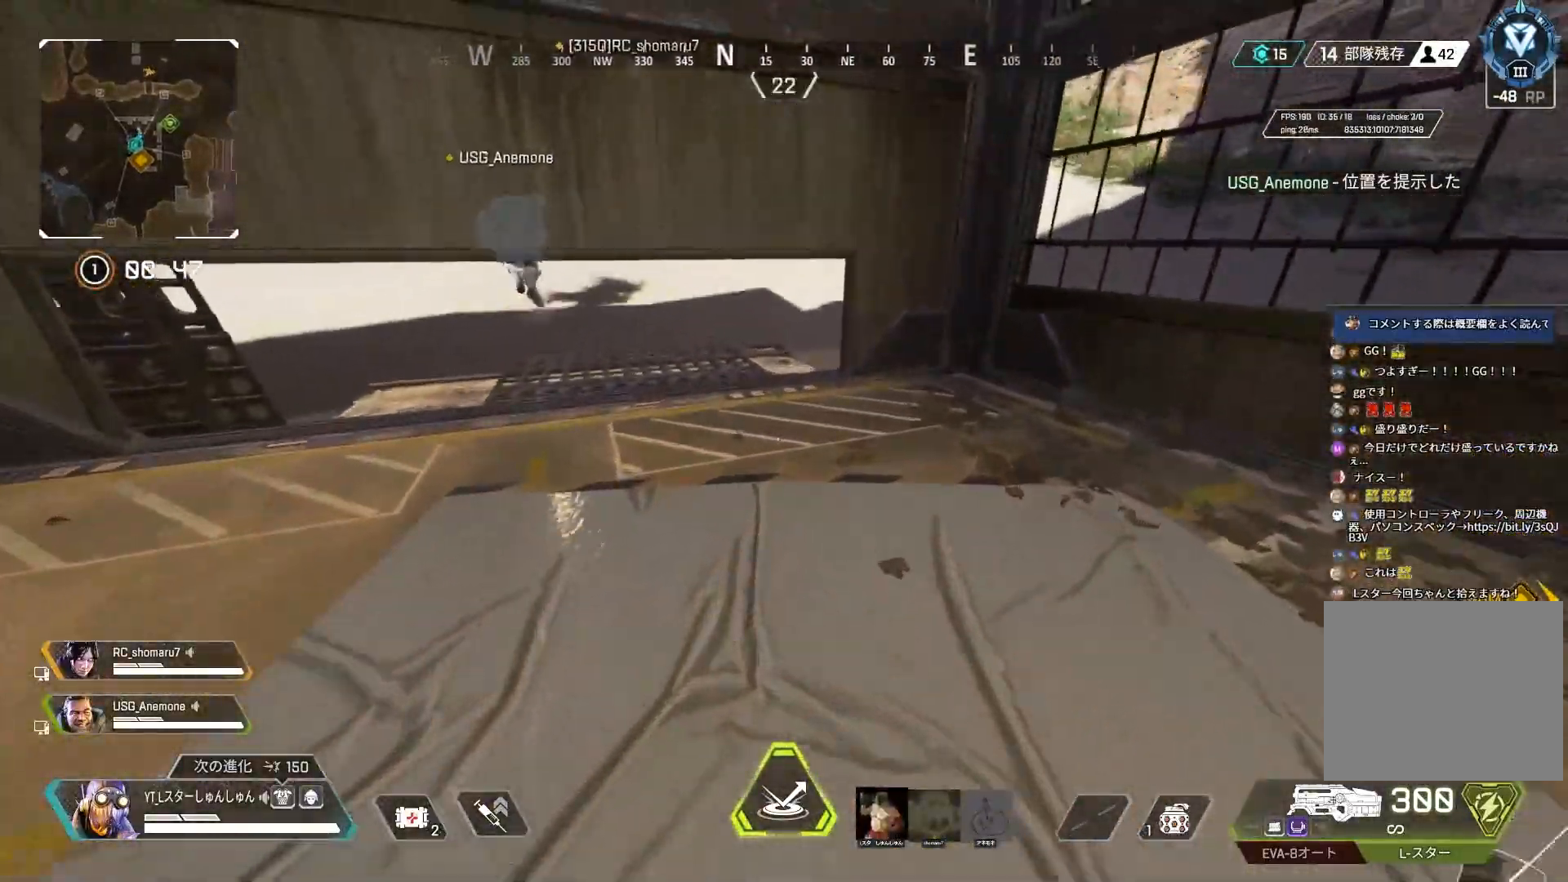
{"buttons": [], "left_stick": "up", "right_stick": "up", "events": [[183, "right_stick", "left"], [317, "R3", "down"], [317, "right_stick", "center"], [467, "right_stick", "up"], [500, "R3", "up"]]}
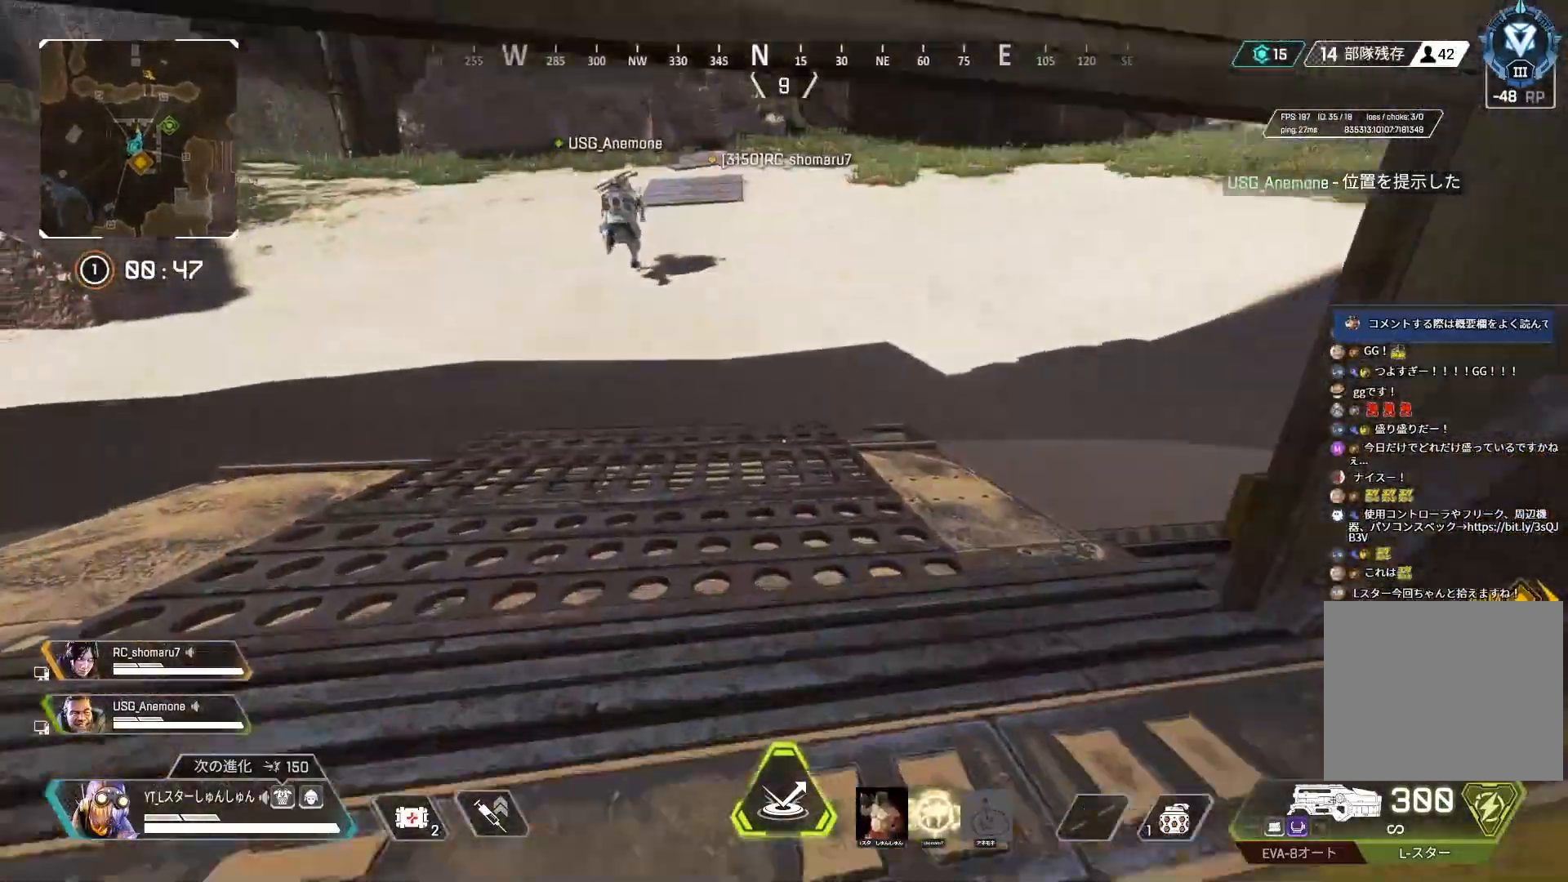
{"buttons": [], "left_stick": "up", "right_stick": "center", "events": [[217, "L1", "down"], [283, "L1", "up"], [417, "right_stick", "center"]]}
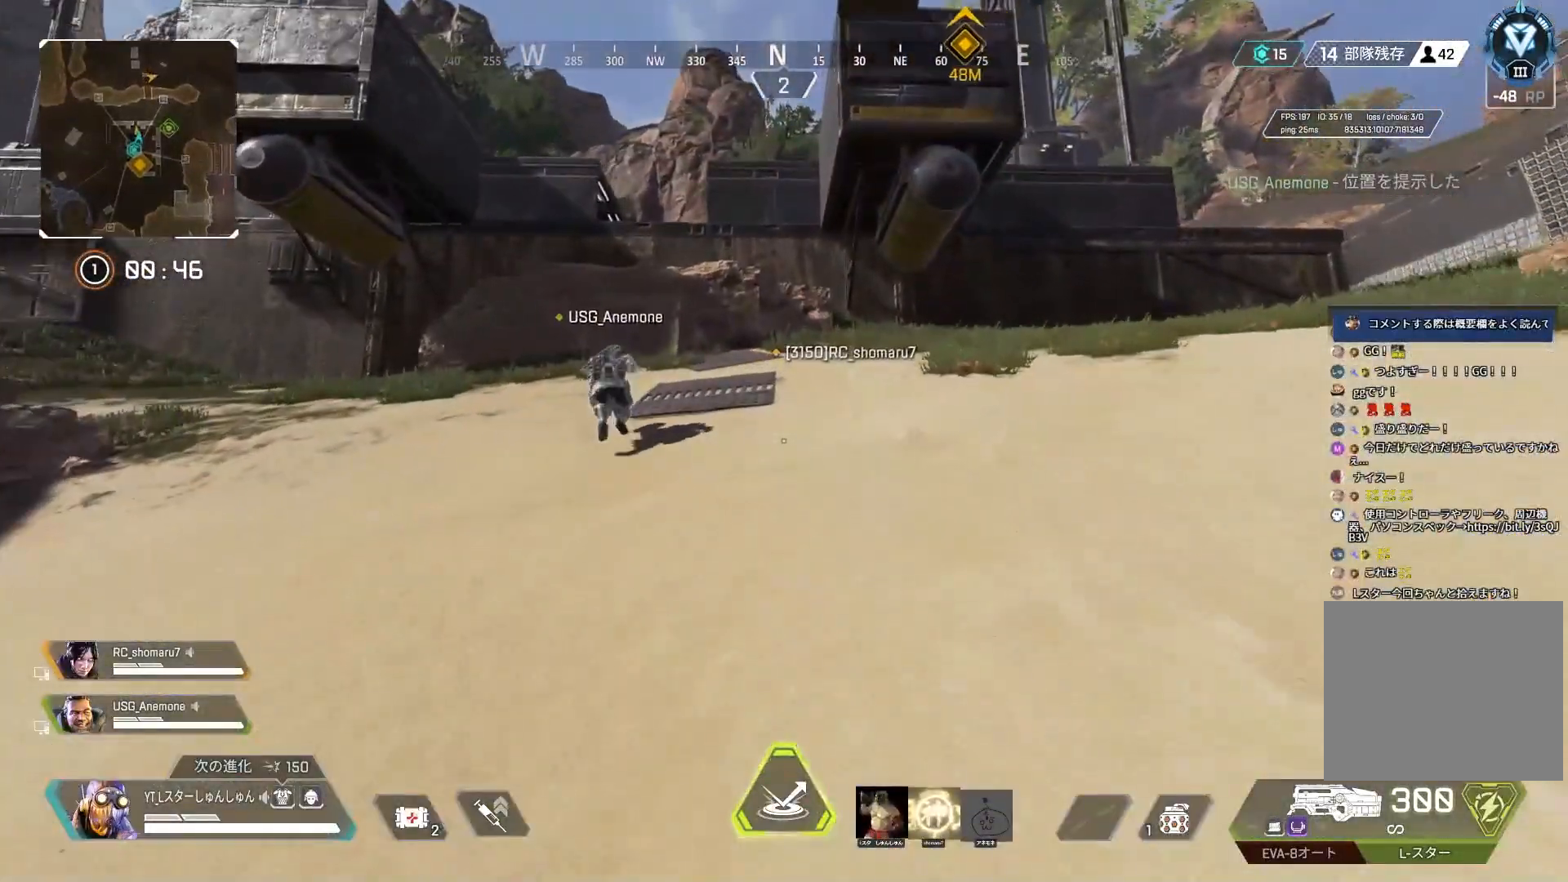
{"buttons": [], "left_stick": "up", "right_stick": "center", "events": [[83, "L3", "down"], [233, "L3", "up"]]}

§ WHAT YOU HAVE TO DO: Copy the whole listing exactly, excluding the pictures in it.

§ PROBLEM SOLUTION:
{"buttons": [], "left_stick": "up", "right_stick": "up", "events": [[183, "right_stick", "left"], [317, "R3", "down"], [317, "right_stick", "center"], [467, "right_stick", "up"], [500, "R3", "up"]]}
{"buttons": [], "left_stick": "up", "right_stick": "center", "events": [[217, "L1", "down"], [283, "L1", "up"], [417, "right_stick", "center"]]}
{"buttons": [], "left_stick": "up", "right_stick": "center", "events": [[83, "L3", "down"], [233, "L3", "up"]]}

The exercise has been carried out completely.